Andreas Resch: Elisabetta Renzi


ELISABETTA RENZI
(1786-1859)

FONDATRICE
DELLE MAESTRE PIE
DELL’ADDOLORATA

Beata: 18 giugno 1989
Festa: 14 agosto

ELISABETTA RENZI nacque il 19 novembre 1786 a Saludecio di Romagna, diocesi di Rimini, da Giambattista Renzi e Vittoria Boni, am­bedue di famiglie ragguardevoli. Venne battezzata il giorno seguente coi no­mi di Maria Elisabetta. Secondogenita di sette figli, ricevette in famiglia dai genitori una solida educazione cristiana. Il padre svolgeva un ruolo impor­tante nella Compagnia del Gonfalone e nella congregazione del Santissimo Sacramento, occupandosi soprattutto del settore caritativo-assistenziale. Dalla madre abbiamo poche notizie. Dalle parole della figlia emerge una donna di alto livello spirituale, che si dedicava con tutto il cuore alla famiglia.

▸ **Problemi da risolvere**:
**A.** Trascrivi dal testo su Elisabetta Renzi la parte che si apre con le parole contenenti "ELISABETTA RENZI nacque" e si chiude con "cuore alla famiglia.".
**B.** Riassumi in forma più breve il paragrafo del testo su Elisabetta Renzi che comincia con "ELISABETTA RENZI nacque il 19 novembre 1786", mantenendone i fatti principali.

▸ **Estratto dei dati**:
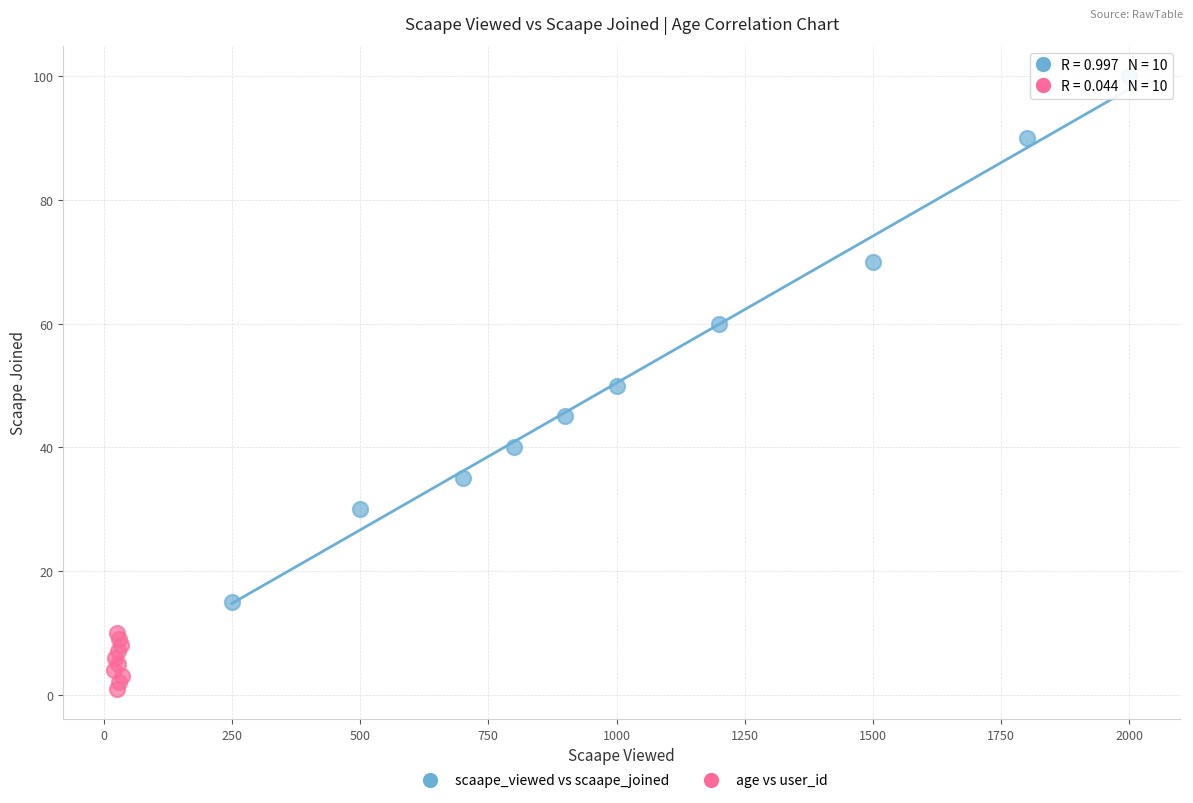

Which series reaches the maximum Y coordinate?

scaape_viewed vs scaape_joined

▸ **Risultati in ordine**:
**A.**
ELISABETTA RENZI nacque il 19 novembre 1786 a Saludecio di Romagna, diocesi di Rimini, da Giambattista Renzi e Vittoria Boni, am­bedue di famiglie ragguardevoli. Venne battezzata il giorno seguente coi no­mi di Maria Elisabetta. Secondogenita di sette figli, ricevette in famiglia dai genitori una solida educazione cristiana. Il padre svolgeva un ruolo impor­tante nella Compagnia del Gonfalone e nella congregazione del Santissimo Sacramento, occupandosi soprattutto del settore caritativo-assistenziale. Dalla madre abbiamo poche notizie. Dalle parole della figlia emerge una donna di alto livello spirituale, che si dedicava con tutto il cuore alla famiglia.

**B.** Elisabetta Renzi nacque il 19 novembre 1786 a Saludecio di Romagna, nella diocesi di Rimini. Era la secondogenita dei sette figli di Giambattista Renzi e Vittoria Boni, entrambi di famiglie ragguardevoli. Fu battezzata il giorno dopo come Maria Elisabetta e ricevette dai genitori una solida educazione cristiana. Il padre aveva un ruolo importante nella Compagnia del Gonfalone e nella congregazione del Santissimo Sacramento, soprattutto nel settore caritativo-assistenziale. Della madre si sa poco, ma le parole della figlia la descrivono come una donna di alto livello spirituale, dedita alla famiglia.